*Entries shown*:
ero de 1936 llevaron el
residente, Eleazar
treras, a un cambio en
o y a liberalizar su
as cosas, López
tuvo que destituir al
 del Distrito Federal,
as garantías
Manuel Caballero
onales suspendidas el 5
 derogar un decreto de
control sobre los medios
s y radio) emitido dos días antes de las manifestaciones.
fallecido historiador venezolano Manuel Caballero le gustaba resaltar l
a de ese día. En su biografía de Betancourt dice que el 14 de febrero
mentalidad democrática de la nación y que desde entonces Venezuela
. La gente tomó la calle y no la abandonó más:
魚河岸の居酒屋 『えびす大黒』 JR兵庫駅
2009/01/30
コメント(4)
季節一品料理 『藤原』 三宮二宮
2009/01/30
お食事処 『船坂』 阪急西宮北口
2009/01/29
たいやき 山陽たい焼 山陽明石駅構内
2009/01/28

*Exercise requirements*: Copy out every line of the data above word for word.

*Your solution*:
ero de 1936 llevaron el
residente, Eleazar
treras, a un cambio en
o y a liberalizar su
as cosas, López
tuvo que destituir al
 del Distrito Federal,
as garantías
Manuel Caballero
onales suspendidas el 5
 derogar un decreto de
control sobre los medios
s y radio) emitido dos días antes de las manifestaciones.
fallecido historiador venezolano Manuel Caballero le gustaba resaltar l
a de ese día. En su biografía de Betancourt dice que el 14 de febrero
mentalidad democrática de la nación y que desde entonces Venezuela
. La gente tomó la calle y no la abandonó más:
魚河岸の居酒屋 『えびす大黒』 JR兵庫駅
2009/01/30
コメント(4)
季節一品料理 『藤原』 三宮二宮
2009/01/30
お食事処 『船坂』 阪急西宮北口
2009/01/29
たいやき 山陽たい焼 山陽明石駅構内
2009/01/28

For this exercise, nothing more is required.